== EXCERPT
Nature can sometimes does worse things than capitalism. An earthquake, a tsunami, a volcanic eruption wipes out great numbers of people in a matter of minutes. And tens of thousands, perhaps hundreds of thousands of deaths may occur if COVID19 is not effectively contained. We have now witnessed the panic reaction of governments around the world to the COVID19 pandemic. The problem is that everybody is guessing, from wild speculation to educated estimates. For the capitalist class and the pharmaceutical industry, in particular, when a local epidemic becomes a global pandemic that is where you invest your money for a healthy (sic) return!
There is a tendency to blame the pathology of the disease (and the victims) for the epidemic. Back in 2014 when discussing the Ebola epidemic,John Ashton, at the time, president of the UK Faculty of Public Health, places this crisis in its proper context, explaining:
“We must also tackle the scandal of the unwillingness of the pharmaceutical industry to invest in research to produce treatments and vaccines, something they refuse to do because the numbers involved are, in their terms, so small and don’t justify the investment. This is the moral bankruptcy of capitalism acting in the absence of an ethical and social framework.”
The danger of epidemics do not always spare the wealthy. The public health reforms initiated by the 1848 Public Health Act which reduced deaths from cholera by improving sanitary facilities were motivated by fear of the spread of epidemics to the rich. The conflicts between health needs and capitalist pursuit of profit are only well shown by history where improvements have occurred usually because of political expediency or because it is profitable to do so such as the consequences of the escalating cost of poor relief to families made destitute by disease upon the public purse. The continued existence of private practice makes it possible for overall standards in the NHS to be reduced without affecting the health care of the decision makers themselves
The ‘Inverse Care Law’ as described by Julian Tudor Hart explains that “In areas with most sickness and death, general practitioners have more work, larger lists, less hospital support and inherit more clinically ineffective traditions of consultation than in the healthiest areas; and hospital doctors shoulder heavier case loads with less staff and equipment, most obsolete buildings, and suffer recurrent crises in the availability of beds and replacement of staff. These trends can be summed up as the inverse care law: that the availability of good medical care tends to vary inversely with the need of the population served. This operates more completely where medical care is most exposed to market forces and less so where it is reduced”.
====
# SET OF TASKS
1. Could you reproduce the passage on capitalism and public health between "Nature can sometimes" and "healthy (sic) return!", inclusive?
2. How would you render this sentence from the passage on capitalism and public health in Spanish: "The public health reforms initiated by the 1848 Public Health Act which reduced deaths from cholera by improving sanitary facilities were motivated by fear of the spread of epidemics to the rich."
3. How would you extend the passage on capitalism and public health, picking up after its final sentence?
== RECORDED INFORMATION
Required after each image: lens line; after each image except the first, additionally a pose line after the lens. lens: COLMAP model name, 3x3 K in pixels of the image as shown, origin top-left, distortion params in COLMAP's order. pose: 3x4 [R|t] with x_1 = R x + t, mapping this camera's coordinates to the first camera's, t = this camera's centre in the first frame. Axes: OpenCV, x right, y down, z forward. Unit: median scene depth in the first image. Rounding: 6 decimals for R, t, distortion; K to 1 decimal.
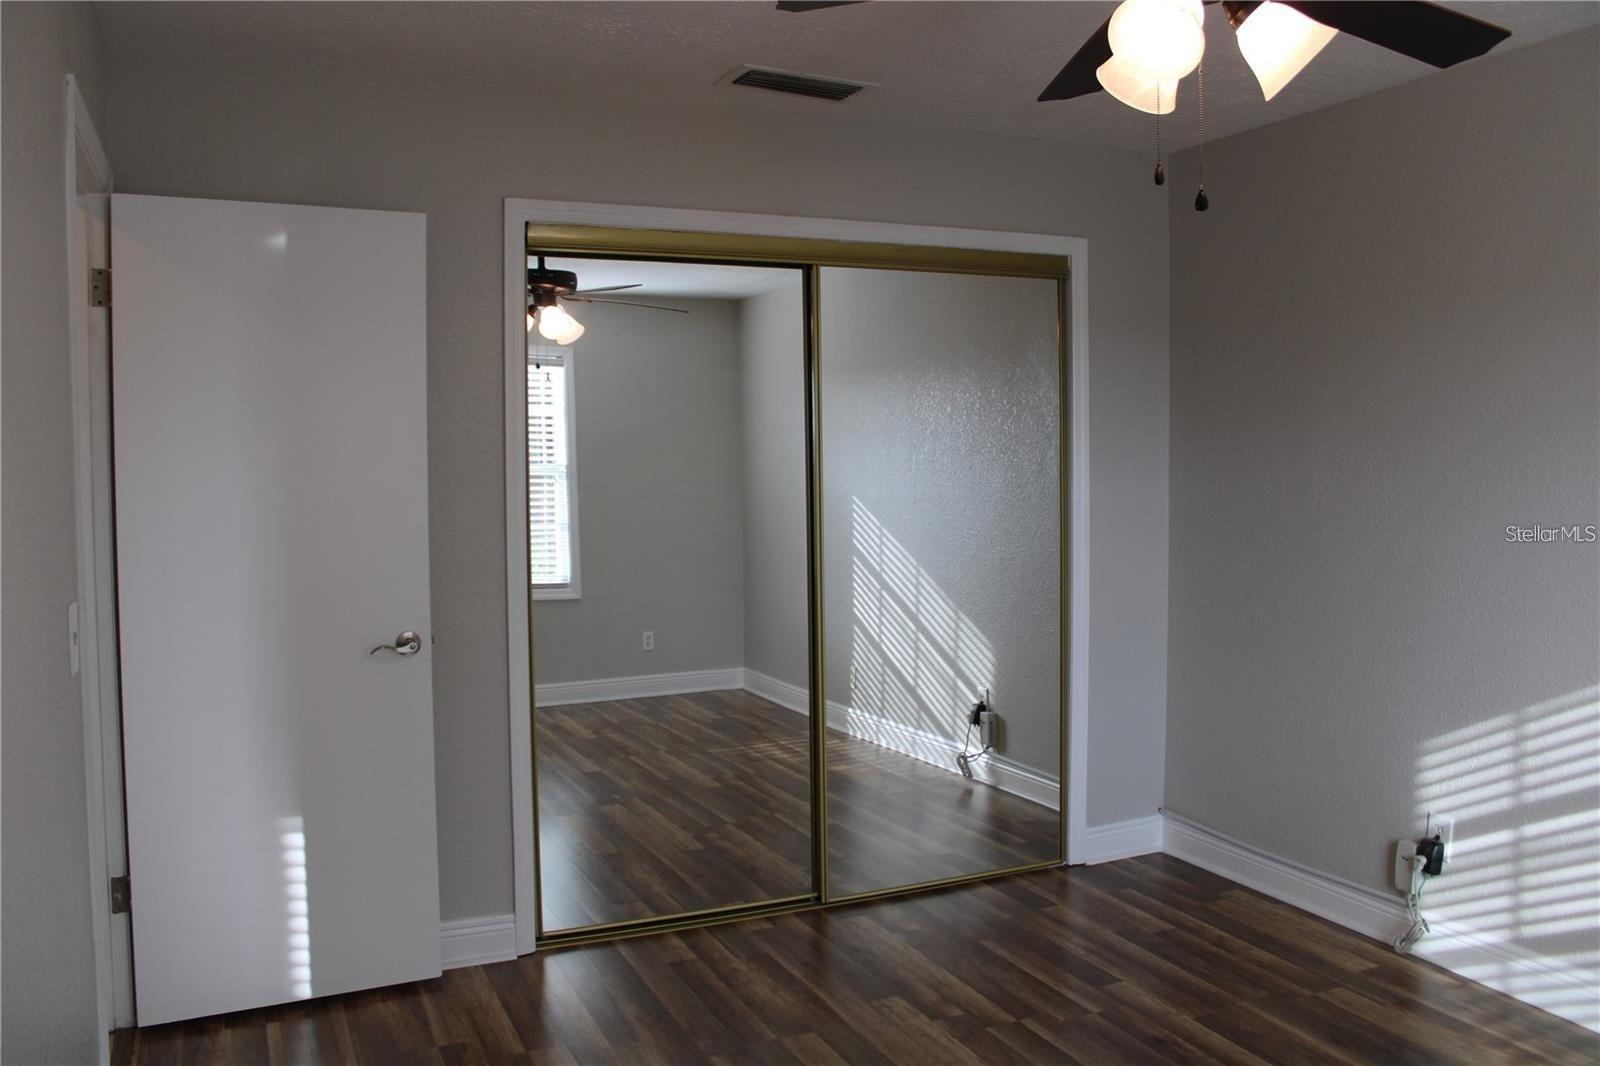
lens RADIAL K [[1337.2, 0, 800.0], [0, 1337.2, 533.0], [0, 0, 1]] dist [-0.156284, -0.003385]
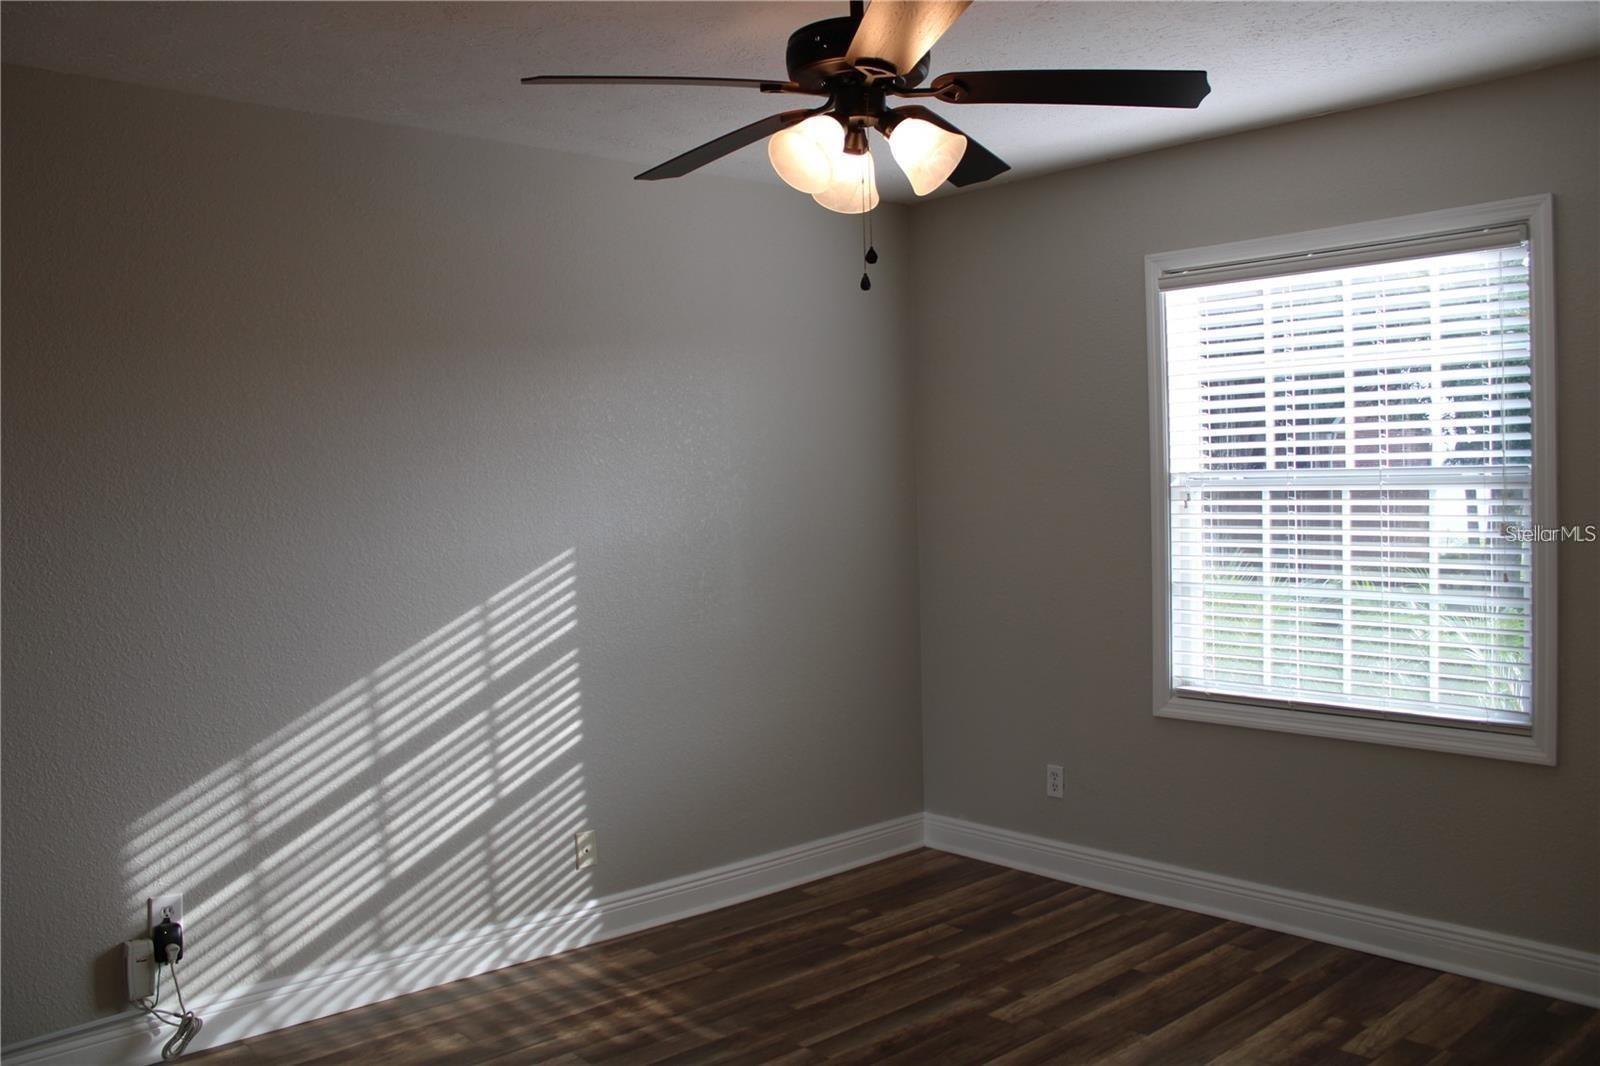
lens RADIAL K [[1304.3, 0, 800.0], [0, 1304.3, 533.0], [0, 0, 1]] dist [-0.147653, 0.128580]
pose [[-0.345079, -0.074509, 0.935611, -0.491977], [0.033405, 0.995237, 0.091578, -0.105582], [-0.937979, 0.062855, -0.340947, 0.909314]]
====
# RESPONSE LIST
1.
Nature can sometimes does worse things than capitalism. An earthquake, a tsunami, a volcanic eruption wipes out great numbers of people in a matter of minutes. And tens of thousands, perhaps hundreds of thousands of deaths may occur if COVID19 is not effectively contained. We have now witnessed the panic reaction of governments around the world to the COVID19 pandemic. The problem is that everybody is guessing, from wild speculation to educated estimates. For the capitalist class and the pharmaceutical industry, in particular, when a local epidemic becomes a global pandemic that is where you invest your money for a healthy (sic) return!

2. Las reformas de salud pública iniciadas por la Ley de Salud Pública de 1848, que redujeron las muertes por cólera al mejorar las instalaciones sanitarias, estuvieron motivadas por el temor a que las epidemias se propagaran a los ricos.

3.
Trachoma is a highly contagious eye infection. It scars the eyelids and turns them inward, so that the eyelashes scrape the cornea with every blink, causing great pain. Untreated, it leads to permanent blindness. Trachoma is endemic in many poor rural areas and affects over 21 million people, over a million of whom are already blind. However, the bacterium that causes trachoma is known. The condition is easy to treat, cure, and prevent. The WHO says it could eradicate this scourge if it were able to allocate $250 million a year to the task for 4 years. How much does it currently allocate for trachoma? Published data do not answer this question. The WHO’s Programme Budget 2018—2019 does not give figures for any specific communicable diseases except HIV and hepatitis (which are lumped together), tuberculosis, and malaria. Trachoma is placed in the category of ‘neglected tropical diseases’ (NTDs) alongside river blindness, leprosy, trypanosomiasis, lymphatic filariasis, elephantiasis, and dracunculiasis. This is not a complete list because ‘new diseases are constantly being added to the portfolio’; all low-income countries are affected by at least 5 NTDs. The amount spent by the WHO in 2018—2019 on all NTDs was $107.3 million. Of this $42.6 million was spent at headquarters, leaving only $64.7 million for work in the field, mainly in Africa and Southeast Asia. How much of this went to treat trachoma we do not know, but clearly it must have been far below the $250million required for eradication within 4 years.
Pharmaceutical companies neglect these diseases because hardly any of the people who suffer from them can afford to buy medical goods and services. As economists say, they create negligible ‘effective demand.’ And relieving their misery evidently comes very low on lists of governmental priorities.
A gloomy picture, to be sure. But it does draw attention to the vast scale of the resources that could be redirected to satisfy people’s needs and meet the climatic, environmental, and other global challenges faced by our species, once those resources are appropriated by the human community and brought under its democratic control. We can assume that under socialism profit would no longer be the criterion for making decisions about production or consumption.